TEXT BLOCK
┄┄┄┄┄┄┄┄┄┄┄┄┄┄┄┄┄┄┄┄
REVIEWS COURTESY OF ZXSR

Pneumatic Hammers
by Paul Johnson [2]
Firebird Software Ltd
1987
Crash Issue 43, Aug 1987   page(s) 25

Producer: Firebird
Retail Price: £1.99
Author: Andromeda Software

In the world of international troubleshooting, improvisation is the key. The American oil-rig disaster expert Red Adair once stopped a major blowout with his secretary's hairpin! They don't make them like that anymore.

But in Pneumatic Hammers YOU are the troubleshooter...

At the bottom of the Lee Valley a gold-research base is threatened by constant landslides caused by its overactive pile-drivers. The handle that operates these hammers has sheered off, rendering the machine uncontrollable.

Having evacuated the base the operators get in touch with you, Red O'Blair, troubleshooter supreme. Your job is to shut down the plant by replacing the missing lever, before the pile-drivers bury the base and cause catastrophic damage to the nearby towns.

The research base consists of five rooms connected by a lift. The building is in the middle of a river running through a canyon; piles are driven into the riverbed on either side, and rubble from the landslides slopes upward from the river's edge.

The only way to get another handle for the wild hammers is to cast one from the most abundant metal in the area, gold, unearthed by the landslides.

To get to the mineral-rich rubble you hop across the river, using the piles as stepping stones.

When enough gold has been collected you can leg it back to base and test the gold for purity. Then it's off to the furnace to melt it down and cast a new handle.

The game ends if the rubble level outside gets too high, crushing the base-and you with it.

COMMENTS

Control keys: Z left, X right, K up, M down, L jump
Use of colour: lots
Graphics: primitive
Sound: appalling spot Fect
Skill levels: definable
Screens: eight


Pneumatic Hammers is one heavy-going game. What little there is to do is repetitive and boring, and the graphics do little to enhance the game - none of them are very convincing and all are crudely drawn.
PAUL


What a weird little game! Pneumatic Hammers is the most uninteresting, unplayable game I've seen lately. The graphics would have been passable three years ago, but by today's standards they're pathetic.
NICK


Pneumatic Hammers is well original - but it's a failure. The gameplay is very limited, with only one major task, and gets monotonous and infuriating. The graphics are bad, the screen display looks amateurish, and there are some nasty attribute problems and badly-animated characters.
BEN

REVIEW BY: Paul Sumner, Nick Roberts, Ben Stone

Presentation29%
Graphics23%
Playability13%
Addictive Qualities14%
Overall18%
Summary: General Rating: No interest at all.
┄┄┄┄┄┄┄┄┄┄┄┄┄┄┄┄┄┄┄┄
TASKS TO PERFORM
[1] According to the Pneumatic Hammers review, how many rooms make up the research base, and what connects them?
[2] Reproduce the part of the Pneumatic Hammers review between "The game ends" and "are crudely drawn.", inclusive.
┄┄┄┄┄┄┄┄┄┄┄┄┄┄┄┄┄┄┄┄
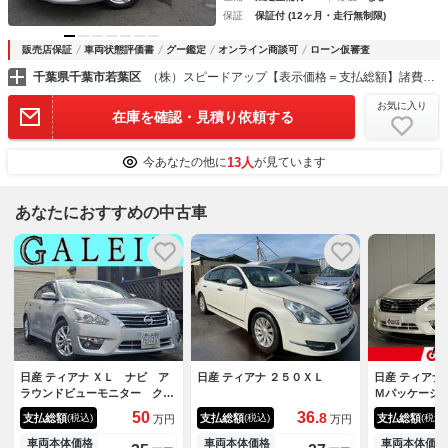
保証
保証付 (12ヶ月・走行無制限)
販売店保証
車両状態評価書
グー鑑定
オンライン商談可
ローン仮審査
千葉県千葉市若葉区
（株）スピードアップ【表示価格＝支払総額】諸費用コミ総額表示専門店
お気に入り
在庫を確認・見積り依頼する
13人
今あなたの他に
が見ています
あなたにおすすめの中古車
日産 ティアナ ＸＬ ナビ ア
日産 ティアナ ２５０ＸＬ
日産 ティアナ
ラウンドビューモニター クル
Ｍパッケージ
ーズコントロール ＥＴＣ パ
本革シート・
50
36.
8
支払総額
支払総額
支払総額
(税込)
(税込)
(税込)
万円
万円
ワーシート プッシュスター
ートヒーター
ト ＥＴＣ ドライブレコーダ
ー・純正ナビ
車両本体価格
車両本体価格
車両本体価格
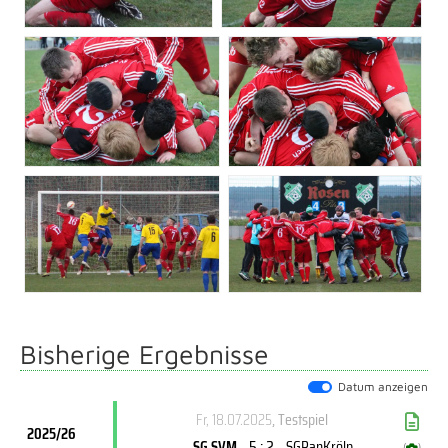
Bisherige Ergebnisse
Datum anzeigen
Fr, 18.07.2025
, Testspiel
2025/26
5 : 2
SG SVM
SGRanKrölp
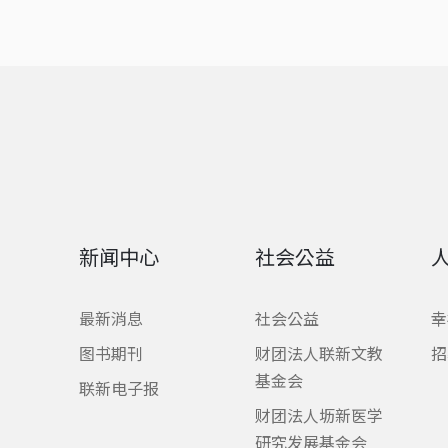
新闻中心
社会公益
最新消息
社会公益
幸
图书期刊
财团法人联新文教
招
基金会
联新电子报
财团法人坜新医学
研究发展基金会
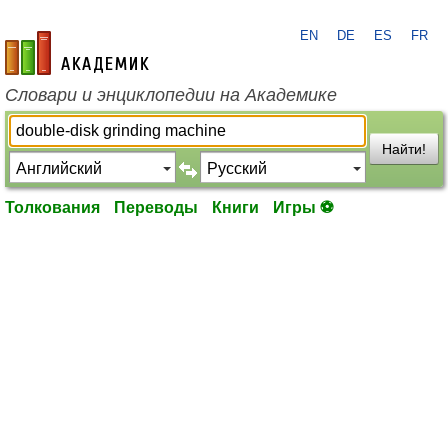
EN
DE
ES
FR
academic.ru
Словари и энциклопедии на Академике
Найти!
Толкования
Переводы
Книги
Игры ⚽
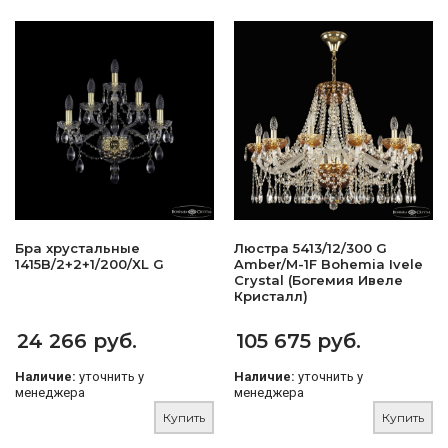
Бра хрустальные
Люстра 5413/12/300 G
1415B/2+2+1/200/XL G
Amber/M-1F Bohemia Ivele
Crystal (Богемия Ивеле
Кристалл)
24 266 руб.
105 675 руб.
Наличие:
уточнить у
Наличие:
уточнить у
менеджера
менеджера
Купить
Купить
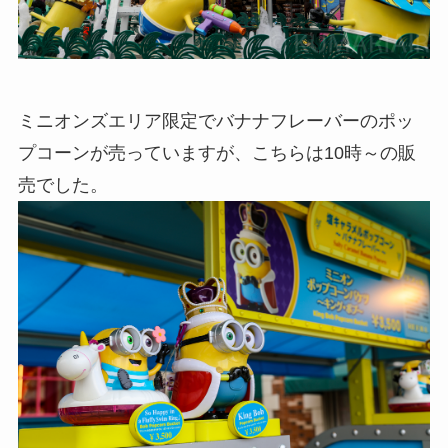
ミニオンズエリア限定でバナナフレーバーのポッ
プコーンが売っていますが、こちらは10時～の販
売でした。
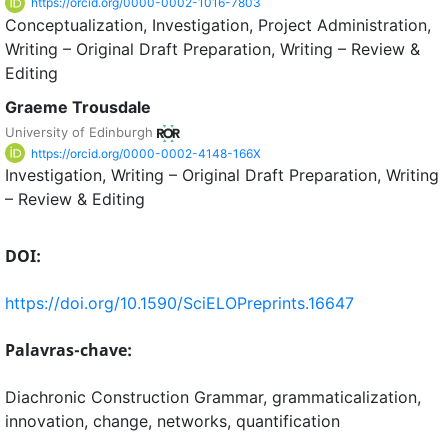
https://orcid.org/0000-0002-1016-7803
Conceptualization
Investigation
Project Administration
Writing – Original Draft Preparation
Writing – Review &
Editing
Graeme Trousdale
University of Edinburgh
https://orcid.org/0000-0002-4148-166X
Investigation
Writing – Original Draft Preparation
Writing
– Review & Editing
DOI:
https://doi.org/10.1590/SciELOPreprints.16647
Palavras-chave:
Diachronic Construction Grammar, grammaticalization,
innovation, change, networks, quantification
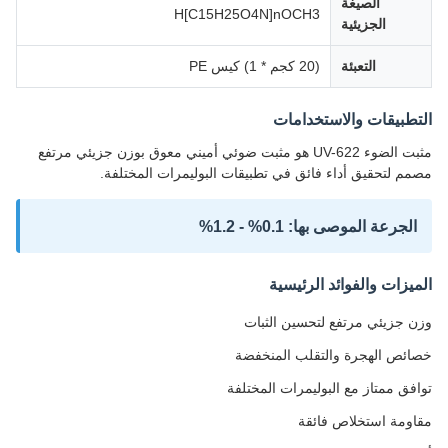
الصيغة
H[C15H25O4N]nOCH3
الجزيئية
التعبئة
(20 كجم * 1) كيس PE
التطبيقات والاستخدامات
مثبت الضوء UV-622 هو مثبت ضوئي أميني معوق بوزن جزيئي مرتفع
مصمم لتحقيق أداء فائق في تطبيقات البوليمرات المختلفة.
الجرعة الموصى بها: 0.1% - 1.2%
الميزات والفوائد الرئيسية
وزن جزيئي مرتفع لتحسين الثبات
خصائص الهجرة والتقلب المنخفضة
توافق ممتاز مع البوليمرات المختلفة
مقاومة استخلاص فائقة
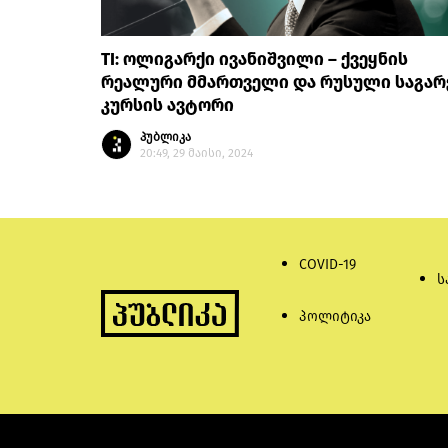
TI: ოლიგარქი ივანიშვილი – ქვეყნის
რეალური მმართველი და რუსული საგარ
კურსის ავტორი
პუბლიკა
20:49, 29 მაისი, 2024
COVID-19
ს
პოლიტიკა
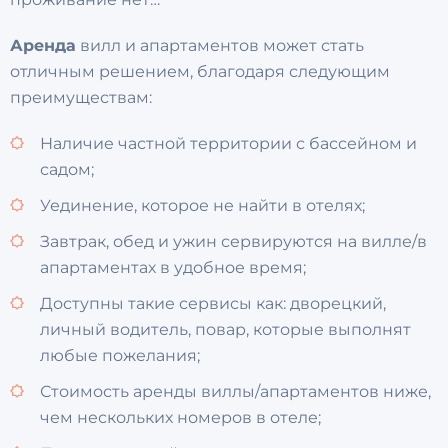
Аренда
вилл и апартаментов может стать
отличным решением, благодаря следующим
преимуществам:
Наличие частной территории с бассейном и
садом;
Уединение, которое не найти в отелях;
Завтрак, обед и ужин сервируются на вилле/в
апартаментах в удобное время;
Доступны такие сервисы как: дворецкий,
личный водитель, повар, которые выполнят
любые пожелания;
Стоимость аренды виллы/апартаментов ниже,
чем нескольких номеров в отеле;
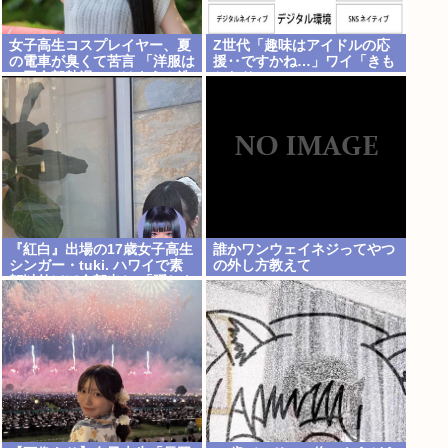
女子高生コスプレイヤー、夏
Z世代「趣味はアイドルの応
の電車が臭くて苦言 「洋服は
援‥ですかね…」ワイ「きも
一回全部熱湯につけよう！洗
ちわりーwww」
濯機はキッチンハイター薄め
た水で一回まわそう！」
『紅白』出場の17歳女子高生
誰かワンウェイネジってやつ
シンガー・tuki. ハワイで素
の外し方教えて
顔以外ほぼ全部出し 「隠しき
れない美貌」とSNSざわつく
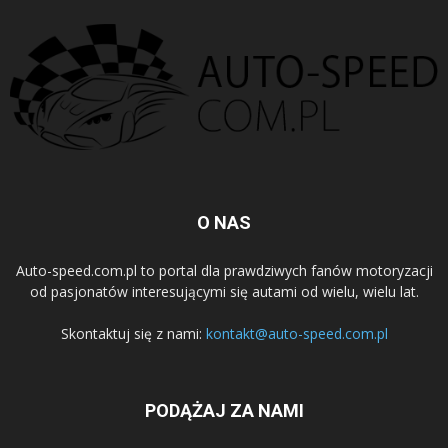
O NAS
Auto-speed.com.pl to portal dla prawdziwych fanów motoryzacji
od pasjonatów interesującymi się autami od wielu, wielu lat.
Skontaktuj się z nami:
kontakt@auto-speed.com.pl
PODĄŻAJ ZA NAMI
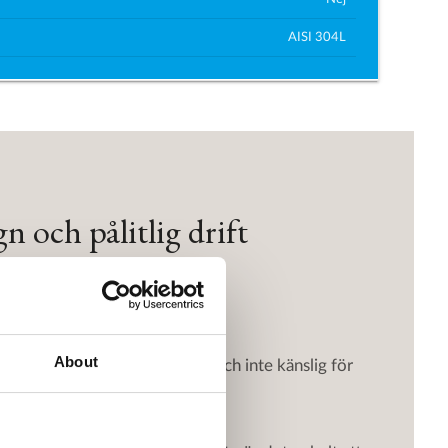
AISI 304L
 och pålitlig drift
pol.
About
t tillförlitlig och stabil drift och inte känslig för
eshastighet.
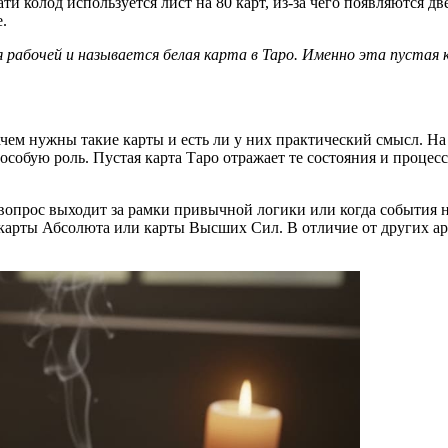
ти колод используется лист на 80 карт, из-за чего появляются д
.
я рабочей и называется
белая карта в Таро.
Именно эта
пустая 
чем нужны такие карты и есть ли у них практический смысл. На 
 особую роль. Пустая карта Таро отражает те состояния и процес
а вопрос выходит за рамки привычной логики или когда события 
карты Абсолюта или карты Высших Сил. В отличие от других арк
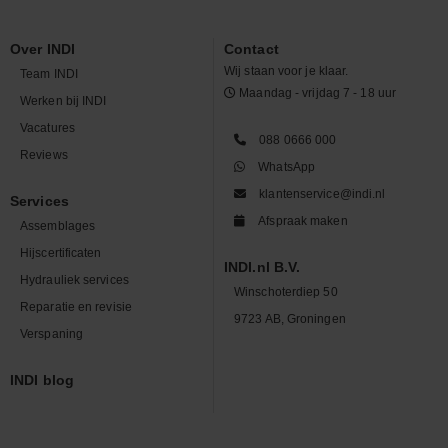
Over INDI
Contact
Wij staan voor je klaar.
Team INDI
Maandag - vrijdag 7 - 18 uur
Werken bij INDI
Vacatures
088 0666 000
Reviews
WhatsApp
klantenservice@indi.nl
Services
Afspraak maken
Assemblages
Hijscertificaten
INDI.nl B.V.
Hydrauliek services
Winschoterdiep 50
Reparatie en revisie
9723 AB, Groningen
Verspaning
INDI blog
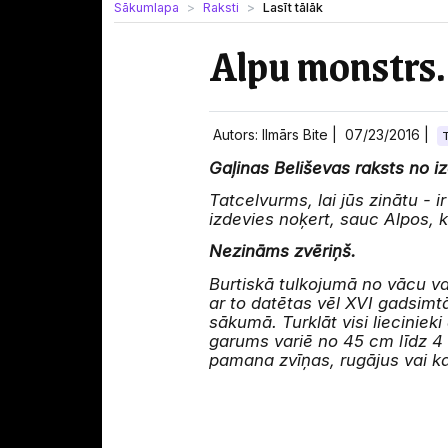
Sākumlapa
Raksti
Lasīt tālāk
Alpu monstrs.
Autors: Ilmārs Bite |
07/23/2016
|
Gaļinas Beliševas raksts no 
Tatcelvurms, lai jūs zinātu -
izdevies noķert, sauc Alpos, k
Nezināms zvēriņš.
Burtiskā tulkojumā no vācu va
ar to datētas vēl XVI gadsimtā
sākumā. Turklāt visi liecinieki
garums variē no 45 cm līdz 4 m
pamana zvīņas, rugājus vai kaul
┄┄┄┄┄┄┄┄┄┄┄┄┄┄┄┄┄┄┄┄
SET OF ANSWERS
[1] Five rooms, connected by a lift.

[2]
The game ends if the rubble level outside gets too high, crushing the base-and you with it.

COMMENTS

Control keys: Z left, X right, K up, M down, L jump
Use of colour: lots
Graphics: primitive
Sound: appalling spot Fect
Skill levels: definable
Screens: eight


Pneumatic Hammers is one heavy-going game. What little there is to do is repetitive and boring, and the graphics do little to enhance the game - none of them are very convincing and all are crudely drawn.